# RCI 1-in-4 Rule on Tradewinds



## cclendinen (Jan 4, 2008)

Tradewinds Cruise Club has a 1-in-4 rule with RCI.  However when we attended the sales presentation the crew said that Tradewinds only allows one trade through RCI for life.

Has anyone ever traded into Tradewinds more than once?


----------



## JoyceFNP (Jan 5, 2008)

cclendinen said:


> Tradewinds Cruise Club has a 1-in-4 rule with RCI.  However when we attended the sales presentation the crew said that Tradewinds only allows one trade through RCI for life.
> 
> Has anyone ever traded into Tradewinds more than once?


I think someone was trying the hard sell.  It's the 4-1 rule, I asked.  And if you check RCI, there are multiple weeks available as extra vacations.
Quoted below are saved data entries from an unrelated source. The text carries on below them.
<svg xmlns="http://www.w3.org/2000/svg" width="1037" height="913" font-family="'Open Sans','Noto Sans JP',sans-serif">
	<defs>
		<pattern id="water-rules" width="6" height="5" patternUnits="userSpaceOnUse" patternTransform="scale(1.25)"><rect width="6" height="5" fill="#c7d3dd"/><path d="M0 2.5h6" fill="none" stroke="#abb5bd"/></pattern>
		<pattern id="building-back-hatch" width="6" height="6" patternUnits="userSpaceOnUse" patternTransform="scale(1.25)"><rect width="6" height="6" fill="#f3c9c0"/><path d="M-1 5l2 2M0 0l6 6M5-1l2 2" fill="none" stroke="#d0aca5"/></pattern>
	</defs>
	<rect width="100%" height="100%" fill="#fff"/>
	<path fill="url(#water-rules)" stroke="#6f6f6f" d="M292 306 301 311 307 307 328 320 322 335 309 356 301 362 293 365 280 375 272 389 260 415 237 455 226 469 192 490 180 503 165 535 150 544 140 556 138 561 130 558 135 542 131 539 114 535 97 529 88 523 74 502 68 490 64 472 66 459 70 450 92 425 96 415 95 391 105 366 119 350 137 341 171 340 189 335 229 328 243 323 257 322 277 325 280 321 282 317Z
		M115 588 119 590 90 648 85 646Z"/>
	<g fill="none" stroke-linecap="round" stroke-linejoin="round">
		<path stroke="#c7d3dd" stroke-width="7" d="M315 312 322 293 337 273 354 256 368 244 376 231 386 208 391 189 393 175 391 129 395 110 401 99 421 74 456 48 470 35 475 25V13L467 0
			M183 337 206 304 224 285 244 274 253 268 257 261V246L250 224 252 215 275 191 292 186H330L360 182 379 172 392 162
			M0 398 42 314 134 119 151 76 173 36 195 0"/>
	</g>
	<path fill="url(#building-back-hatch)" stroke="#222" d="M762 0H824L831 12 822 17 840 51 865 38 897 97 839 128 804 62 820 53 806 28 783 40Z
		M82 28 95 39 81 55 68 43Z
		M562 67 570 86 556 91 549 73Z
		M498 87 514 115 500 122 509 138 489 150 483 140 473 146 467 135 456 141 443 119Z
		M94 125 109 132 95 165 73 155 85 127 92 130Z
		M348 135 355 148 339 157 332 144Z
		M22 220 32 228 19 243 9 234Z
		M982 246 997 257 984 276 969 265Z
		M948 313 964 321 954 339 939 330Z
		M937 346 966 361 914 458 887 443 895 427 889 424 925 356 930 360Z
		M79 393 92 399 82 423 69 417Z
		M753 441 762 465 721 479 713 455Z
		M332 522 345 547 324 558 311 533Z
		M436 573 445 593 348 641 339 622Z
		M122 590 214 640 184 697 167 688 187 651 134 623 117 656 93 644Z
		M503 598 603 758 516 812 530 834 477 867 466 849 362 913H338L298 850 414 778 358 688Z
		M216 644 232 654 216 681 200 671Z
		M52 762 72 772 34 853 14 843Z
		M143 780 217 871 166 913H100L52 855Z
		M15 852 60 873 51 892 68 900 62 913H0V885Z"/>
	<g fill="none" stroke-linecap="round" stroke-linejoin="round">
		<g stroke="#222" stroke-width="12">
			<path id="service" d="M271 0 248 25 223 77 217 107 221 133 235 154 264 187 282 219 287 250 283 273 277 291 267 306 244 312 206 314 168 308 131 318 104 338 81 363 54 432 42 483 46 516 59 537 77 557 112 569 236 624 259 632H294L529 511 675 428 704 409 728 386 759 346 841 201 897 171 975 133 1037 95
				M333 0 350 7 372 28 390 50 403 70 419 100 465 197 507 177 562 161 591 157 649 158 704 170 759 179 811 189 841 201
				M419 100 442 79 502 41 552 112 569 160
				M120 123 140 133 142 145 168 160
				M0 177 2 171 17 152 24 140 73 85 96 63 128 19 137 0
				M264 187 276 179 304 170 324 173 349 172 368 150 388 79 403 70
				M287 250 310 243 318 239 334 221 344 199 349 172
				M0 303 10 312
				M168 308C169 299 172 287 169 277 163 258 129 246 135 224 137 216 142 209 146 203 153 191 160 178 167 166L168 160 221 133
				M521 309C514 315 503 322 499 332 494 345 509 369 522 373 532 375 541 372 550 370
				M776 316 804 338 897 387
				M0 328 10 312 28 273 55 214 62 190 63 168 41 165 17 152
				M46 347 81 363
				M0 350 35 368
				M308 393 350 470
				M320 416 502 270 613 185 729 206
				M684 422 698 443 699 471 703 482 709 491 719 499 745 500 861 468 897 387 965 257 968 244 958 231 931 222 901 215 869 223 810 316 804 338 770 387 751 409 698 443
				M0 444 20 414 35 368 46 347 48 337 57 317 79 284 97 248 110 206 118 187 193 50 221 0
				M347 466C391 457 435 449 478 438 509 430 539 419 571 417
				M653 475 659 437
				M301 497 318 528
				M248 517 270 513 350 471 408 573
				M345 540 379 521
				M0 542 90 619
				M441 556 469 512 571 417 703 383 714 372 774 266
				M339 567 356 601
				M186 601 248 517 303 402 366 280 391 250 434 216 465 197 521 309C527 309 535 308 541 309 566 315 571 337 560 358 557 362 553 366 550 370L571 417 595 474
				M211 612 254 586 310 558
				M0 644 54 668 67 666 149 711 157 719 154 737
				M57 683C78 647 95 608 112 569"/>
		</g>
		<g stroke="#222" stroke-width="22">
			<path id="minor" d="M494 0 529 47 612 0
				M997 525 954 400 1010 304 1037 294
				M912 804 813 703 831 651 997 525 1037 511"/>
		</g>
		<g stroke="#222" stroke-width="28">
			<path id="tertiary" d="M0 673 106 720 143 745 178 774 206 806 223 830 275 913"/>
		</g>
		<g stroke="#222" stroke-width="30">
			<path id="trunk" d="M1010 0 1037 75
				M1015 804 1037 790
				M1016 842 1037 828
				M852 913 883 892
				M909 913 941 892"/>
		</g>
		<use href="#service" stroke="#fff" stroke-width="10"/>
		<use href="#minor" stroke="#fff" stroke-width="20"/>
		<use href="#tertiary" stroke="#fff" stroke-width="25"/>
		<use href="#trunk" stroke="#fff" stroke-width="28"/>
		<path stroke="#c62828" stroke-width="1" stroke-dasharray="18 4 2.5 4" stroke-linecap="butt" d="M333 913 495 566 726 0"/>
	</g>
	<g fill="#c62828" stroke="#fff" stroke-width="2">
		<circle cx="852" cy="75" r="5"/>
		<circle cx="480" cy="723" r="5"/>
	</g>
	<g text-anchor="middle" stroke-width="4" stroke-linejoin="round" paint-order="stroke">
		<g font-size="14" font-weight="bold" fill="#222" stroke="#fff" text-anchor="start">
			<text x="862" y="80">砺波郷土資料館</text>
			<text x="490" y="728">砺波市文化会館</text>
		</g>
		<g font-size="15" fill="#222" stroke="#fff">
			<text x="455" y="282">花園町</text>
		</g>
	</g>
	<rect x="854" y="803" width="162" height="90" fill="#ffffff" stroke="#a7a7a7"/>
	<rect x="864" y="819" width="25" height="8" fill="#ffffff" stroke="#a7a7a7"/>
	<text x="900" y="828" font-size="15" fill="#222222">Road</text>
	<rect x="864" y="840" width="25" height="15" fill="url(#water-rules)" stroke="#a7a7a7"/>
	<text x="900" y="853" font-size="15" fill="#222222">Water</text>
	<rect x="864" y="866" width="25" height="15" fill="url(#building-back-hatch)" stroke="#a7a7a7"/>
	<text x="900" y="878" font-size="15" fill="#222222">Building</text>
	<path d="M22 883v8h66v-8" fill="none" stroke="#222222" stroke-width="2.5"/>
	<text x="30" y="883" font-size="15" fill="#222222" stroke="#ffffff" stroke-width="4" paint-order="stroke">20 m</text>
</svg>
Now, they're all in the summer during the rainy season, but they are available.


----------



## cclendinen (Sep 16, 2008)

*Bump*

Has anyone ever traded into Tradewinds more than once?


----------



## shagnut (Sep 16, 2008)

I have, once in St Martin and one in BVI  shaggy


----------



## Sandy VDH (Sep 17, 2008)

You are allowed to sail as a owner referral only once ever.  That is likely what they were referring to.  

RCI exchangers are a 1 in 4 for all bases, and that applies to both exchanged weeks and any rental/extra vacation weeks obtained via RCI as well.

Perhaps the sales person did not make the distinction clear enough.


----------



## Alphadog (Sep 24, 2008)

I had an exchange last year in June and also got an extra vacation for the same sailing for my SIL.  Shh don't tell them.  I would love to not to have to wait the four years.


----------



## Sunterra (Sep 25, 2008)

Alphadog said:


> I had an exchange last year in June and also got an extra vacation for the same sailing for my SIL.  Shh don't tell them.  I would love to not to have to wait the four years.


1in4 rule allows multiple units for same week  and  multiple contiguous weeks.


----------